I think its ridicilous their just ripping us off. They can mass produce,, its just they want to bank on it... I think prices will remain what FishAk said until 2012 thats for sure...Imagine the day they cost as much as todays hard drives with same space like 1TB for you movie porn mp3 leeches. I dont need that much personally..
This is honestly not the case. A fab costs billions of dollars, and there are only so many of them in the world... while the actual "cost of production" is low, but the cost of setting up a fab (which only has a few years worth of production before its completely obsolete) has to be divided amongst all the units it will produce. A fab that cost 6 billion dollars, will operate for 3 years, and produce X waffers a day, has to divide the 6 billion it cost between all the die it produces just to be able to cover equipment cost, then there is the cost of employees, design teams, day to day manufacturing, repairs, etc etc.
You can literally count how many such fabs exist (in the highest miniaturization level) in the entire world on one hand. And you have a LOT of demand for it, there are 6 billion people in the world and growing... so those few fabs have to supply enough for all of them (not all own SSDs, but a sizeable portion do, and those that don't... well, businesses running servers want those too... banks, email servers, etc etc... everyone wants them, cost is the only reason to use a spindle drive over an SSD).

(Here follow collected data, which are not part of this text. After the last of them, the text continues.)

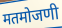
मतमोजणी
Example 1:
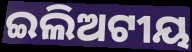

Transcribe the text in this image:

ଇଲିଅଟୀୟ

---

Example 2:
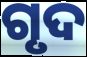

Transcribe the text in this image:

ଗୃଦ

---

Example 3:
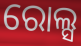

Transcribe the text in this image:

ରୋଲ୍ସ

The various companies are building new fabs at breakneck speeds, remember this is a VERY new technology (or rather, old tech that just got good enough to have mass market demand)... but we are not at saturation point yet.

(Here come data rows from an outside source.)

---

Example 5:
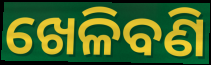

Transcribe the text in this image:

ଖେଳିବଣି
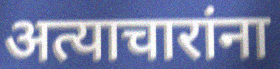
अत्याचारांना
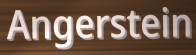
Angerstein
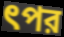
ৎপর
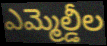
ఎమ్మెల్డీల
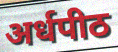
अर्धपीठ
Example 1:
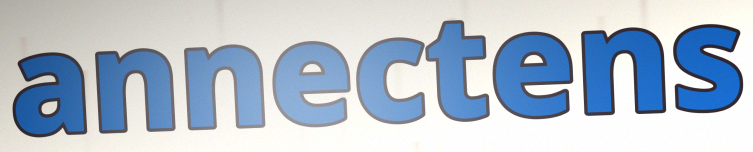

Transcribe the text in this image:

annectens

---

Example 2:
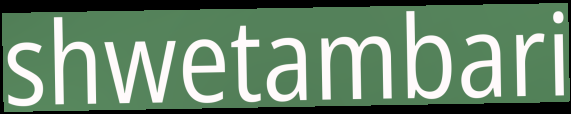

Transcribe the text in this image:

shwetambari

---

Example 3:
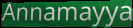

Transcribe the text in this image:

Annamayya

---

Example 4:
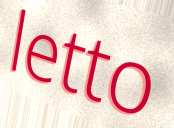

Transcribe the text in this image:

letto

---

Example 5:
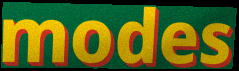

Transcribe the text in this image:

modes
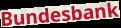
Bundesbank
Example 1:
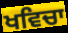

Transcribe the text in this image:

ਖਵਿਚਾ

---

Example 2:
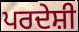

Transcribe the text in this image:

ਪਰਦੇਸ਼ੀ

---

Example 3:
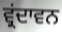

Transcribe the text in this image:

ਵ੍ਰਂਦਾਵਨ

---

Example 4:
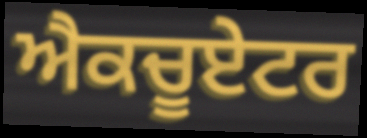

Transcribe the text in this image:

ਐਕਚੂਏਟਰ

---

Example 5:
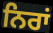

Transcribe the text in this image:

ਨਿਰਾਂ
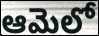
ఆమెలో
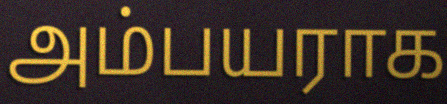
அம்பயராக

Now... COULD they sell it for less and still cover their costs? yes, but then they will have less money to build extra fabs, AND you will NOT be able to find any in stock, at all. Besides which, why SHOULD they? they are still selling every single chip that comes out of those fabs, that means demand far outstrips production... they are not intentionally hampering production to keep it this way, but they are not giving away their chips for less then their actual market worth.
Now, intel DOES have a history of impeding tech to maximize returns... but remember that this market is not one with a monopoly. There are multiple companies out there that manufacture MLC chips and they are in brutal competition, if they were to try and impede production intentionally, it just means that their competitors will overtake them... what you describe only happens in a monopoly, or when there is collusion (illegal conspiracy to fix prices). Those things DO happen btw... the RAM cartel was when the only 5 companies in the world actually making ram chips were busted, in court, for conspiring to fix prices at very high price... then 10 years later busted for conspiring to sell BELOW COST (they were actually selling at a loss) in order to kill off a newcomer that threatened them (RAMBUS)...
mmm, I think I just shot my own argument in the foot with those two examples... since AFAIK we are talking about the exact same companies... err... I THINK they are not doing it again?